* **Task**
Format the data below as a numbered list, one entry per line, and leave out the blank lines.

::::

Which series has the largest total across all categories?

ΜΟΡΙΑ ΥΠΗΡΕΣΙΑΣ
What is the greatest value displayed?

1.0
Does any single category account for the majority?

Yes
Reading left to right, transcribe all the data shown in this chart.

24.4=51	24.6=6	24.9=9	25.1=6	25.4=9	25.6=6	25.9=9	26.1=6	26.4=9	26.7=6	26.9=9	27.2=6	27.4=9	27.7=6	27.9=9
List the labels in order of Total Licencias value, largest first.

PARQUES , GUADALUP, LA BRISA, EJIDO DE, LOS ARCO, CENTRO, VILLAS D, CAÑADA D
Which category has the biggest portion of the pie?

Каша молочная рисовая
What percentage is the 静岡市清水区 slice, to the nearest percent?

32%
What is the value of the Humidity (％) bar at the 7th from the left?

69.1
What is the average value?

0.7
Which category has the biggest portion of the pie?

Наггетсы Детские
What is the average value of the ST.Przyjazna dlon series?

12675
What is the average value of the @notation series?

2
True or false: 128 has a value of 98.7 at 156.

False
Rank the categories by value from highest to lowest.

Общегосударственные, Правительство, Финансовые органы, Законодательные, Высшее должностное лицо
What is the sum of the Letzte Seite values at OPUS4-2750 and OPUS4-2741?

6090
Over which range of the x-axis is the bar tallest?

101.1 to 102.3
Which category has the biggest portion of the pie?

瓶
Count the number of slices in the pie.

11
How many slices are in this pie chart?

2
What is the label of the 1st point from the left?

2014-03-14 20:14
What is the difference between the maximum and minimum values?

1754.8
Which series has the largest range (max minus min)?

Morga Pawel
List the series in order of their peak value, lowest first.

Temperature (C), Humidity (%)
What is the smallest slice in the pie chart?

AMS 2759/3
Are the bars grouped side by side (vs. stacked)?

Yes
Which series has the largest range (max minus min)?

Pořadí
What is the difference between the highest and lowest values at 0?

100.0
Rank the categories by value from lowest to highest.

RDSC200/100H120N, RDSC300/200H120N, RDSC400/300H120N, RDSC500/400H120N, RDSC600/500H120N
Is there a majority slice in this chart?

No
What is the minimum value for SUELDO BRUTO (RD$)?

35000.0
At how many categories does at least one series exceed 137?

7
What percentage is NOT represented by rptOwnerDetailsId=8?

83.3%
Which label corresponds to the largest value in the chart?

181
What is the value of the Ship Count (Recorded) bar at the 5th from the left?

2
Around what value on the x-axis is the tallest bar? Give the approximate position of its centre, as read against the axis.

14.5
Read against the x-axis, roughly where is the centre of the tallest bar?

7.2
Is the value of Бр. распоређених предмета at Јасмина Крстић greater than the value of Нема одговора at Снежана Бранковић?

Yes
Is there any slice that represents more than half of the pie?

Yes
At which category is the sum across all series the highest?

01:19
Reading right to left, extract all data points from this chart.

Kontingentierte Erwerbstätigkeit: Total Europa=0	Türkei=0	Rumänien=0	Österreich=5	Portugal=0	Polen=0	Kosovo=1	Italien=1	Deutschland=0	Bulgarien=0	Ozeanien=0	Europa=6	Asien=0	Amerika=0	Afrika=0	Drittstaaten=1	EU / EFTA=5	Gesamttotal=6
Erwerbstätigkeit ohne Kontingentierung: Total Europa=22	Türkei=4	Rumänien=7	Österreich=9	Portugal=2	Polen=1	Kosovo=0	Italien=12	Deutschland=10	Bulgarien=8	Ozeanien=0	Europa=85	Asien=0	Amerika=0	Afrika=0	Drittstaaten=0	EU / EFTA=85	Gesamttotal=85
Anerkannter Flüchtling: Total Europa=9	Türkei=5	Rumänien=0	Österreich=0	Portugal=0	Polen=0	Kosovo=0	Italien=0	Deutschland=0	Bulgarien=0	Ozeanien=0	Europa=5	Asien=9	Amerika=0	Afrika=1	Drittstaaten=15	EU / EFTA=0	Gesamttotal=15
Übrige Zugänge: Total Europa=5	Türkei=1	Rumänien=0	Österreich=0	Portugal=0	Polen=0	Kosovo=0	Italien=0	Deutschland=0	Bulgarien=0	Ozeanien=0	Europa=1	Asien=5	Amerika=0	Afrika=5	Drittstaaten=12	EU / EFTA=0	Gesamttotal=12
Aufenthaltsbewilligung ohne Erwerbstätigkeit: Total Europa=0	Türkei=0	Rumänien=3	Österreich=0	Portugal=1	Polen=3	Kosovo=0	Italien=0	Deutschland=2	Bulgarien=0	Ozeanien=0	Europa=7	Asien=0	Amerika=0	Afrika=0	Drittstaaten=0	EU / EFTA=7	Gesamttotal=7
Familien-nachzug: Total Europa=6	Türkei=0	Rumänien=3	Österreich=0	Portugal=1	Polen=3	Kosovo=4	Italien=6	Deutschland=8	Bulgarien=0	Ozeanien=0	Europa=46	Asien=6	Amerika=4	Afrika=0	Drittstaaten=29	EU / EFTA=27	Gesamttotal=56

::::

* **Expected answer**
1. Which series has the largest total across all categories?
2. ΜΟΡΙΑ ΥΠΗΡΕΣΙΑΣ
3. What is the greatest value displayed?
4. 1.0
5. Does any single category account for the majority?
6. Yes
7. Reading left to right, transcribe all the data shown in this chart.
8. 24.4=51	24.6=6	24.9=9	25.1=6	25.4=9	25.6=6	25.9=9	26.1=6	26.4=9	26.7=6	26.9=9	27.2=6	27.4=9	27.7=6	27.9=9
9. List the labels in order of Total Licencias value, largest first.
10. PARQUES , GUADALUP, LA BRISA, EJIDO DE, LOS ARCO, CENTRO, VILLAS D, CAÑADA D
11. Which category has the biggest portion of the pie?
12. Каша молочная рисовая
13. What percentage is the 静岡市清水区 slice, to the nearest percent?
14. 32%
15. What is the value of the Humidity (％) bar at the 7th from the left?
16. 69.1
17. What is the average value?
18. 0.7
19. Which category has the biggest portion of the pie?
20. Наггетсы Детские
21. What is the average value of the ST.Przyjazna dlon series?
22. 12675
23. What is the average value of the @notation series?
24. 2
25. True or false: 128 has a value of 98.7 at 156.
26. False
27. Rank the categories by value from highest to lowest.
28. Общегосударственные, Правительство, Финансовые органы, Законодательные, Высшее должностное лицо
29. What is the sum of the Letzte Seite values at OPUS4-2750 and OPUS4-2741?
30. 6090
31. Over which range of the x-axis is the bar tallest?
32. 101.1 to 102.3
33. Which category has the biggest portion of the pie?
34. 瓶
35. Count the number of slices in the pie.
36. 11
37. How many slices are in this pie chart?
38. 2
39. What is the label of the 1st point from the left?
40. 2014-03-14 20:14
41. What is the difference between the maximum and minimum values?
42. 1754.8
43. Which series has the largest range (max minus min)?
44. Morga Pawel
45. List the series in order of their peak value, lowest first.
46. Temperature (C), Humidity (%)
47. What is the smallest slice in the pie chart?
48. AMS 2759/3
49. Are the bars grouped side by side (vs. stacked)?
50. Yes
51. Which series has the largest range (max minus min)?
52. Pořadí
53. What is the difference between the highest and lowest values at 0?
54. 100.0
55. Rank the categories by value from lowest to highest.
56. RDSC200/100H120N, RDSC300/200H120N, RDSC400/300H120N, RDSC500/400H120N, RDSC600/500H120N
57. Is there a majority slice in this chart?
58. No
59. What is the minimum value for SUELDO BRUTO (RD$)?
60. 35000.0
61. At how many categories does at least one series exceed 137?
62. 7
63. What percentage is NOT represented by rptOwnerDetailsId=8?
64. 83.3%
65. Which label corresponds to the largest value in the chart?
66. 181
67. What is the value of the Ship Count (Recorded) bar at the 5th from the left?
68. 2
69. Around what value on the x-axis is the tallest bar? Give the approximate position of its centre, as read against the axis.
70. 14.5
71. Read against the x-axis, roughly where is the centre of the tallest bar?
72. 7.2
73. Is the value of Бр. распоређених предмета at Јасмина Крстић greater than the value of Нема одговора at Снежана Бранковић?
74. Yes
75. Is there any slice that represents more than half of the pie?
76. Yes
77. At which category is the sum across all series the highest?
78. 01:19
79. Reading right to left, extract all data points from this chart.
80. Kontingentierte Erwerbstätigkeit: Total Europa=0	Türkei=0	Rumänien=0	Österreich=5	Portugal=0	Polen=0	Kosovo=1	Italien=1	Deutschland=0	Bulgarien=0	Ozeanien=0	Europa=6	Asien=0	Amerika=0	Afrika=0	Drittstaaten=1	EU / EFTA=5	Gesamttotal=6
81. Erwerbstätigkeit ohne Kontingentierung: Total Europa=22	Türkei=4	Rumänien=7	Österreich=9	Portugal=2	Polen=1	Kosovo=0	Italien=12	Deutschland=10	Bulgarien=8	Ozeanien=0	Europa=85	Asien=0	Amerika=0	Afrika=0	Drittstaaten=0	EU / EFTA=85	Gesamttotal=85
82. Anerkannter Flüchtling: Total Europa=9	Türkei=5	Rumänien=0	Österreich=0	Portugal=0	Polen=0	Kosovo=0	Italien=0	Deutschland=0	Bulgarien=0	Ozeanien=0	Europa=5	Asien=9	Amerika=0	Afrika=1	Drittstaaten=15	EU / EFTA=0	Gesamttotal=15
83. Übrige Zugänge: Total Europa=5	Türkei=1	Rumänien=0	Österreich=0	Portugal=0	Polen=0	Kosovo=0	Italien=0	Deutschland=0	Bulgarien=0	Ozeanien=0	Europa=1	Asien=5	Amerika=0	Afrika=5	Drittstaaten=12	EU / EFTA=0	Gesamttotal=12
84. Aufenthaltsbewilligung ohne Erwerbstätigkeit: Total Europa=0	Türkei=0	Rumänien=3	Österreich=0	Portugal=1	Polen=3	Kosovo=0	Italien=0	Deutschland=2	Bulgarien=0	Ozeanien=0	Europa=7	Asien=0	Amerika=0	Afrika=0	Drittstaaten=0	EU / EFTA=7	Gesamttotal=7
85. Familien-nachzug: Total Europa=6	Türkei=0	Rumänien=3	Österreich=0	Portugal=1	Polen=3	Kosovo=4	Italien=6	Deutschland=8	Bulgarien=0	Ozeanien=0	Europa=46	Asien=6	Amerika=4	Afrika=0	Drittstaaten=29	EU / EFTA=27	Gesamttotal=56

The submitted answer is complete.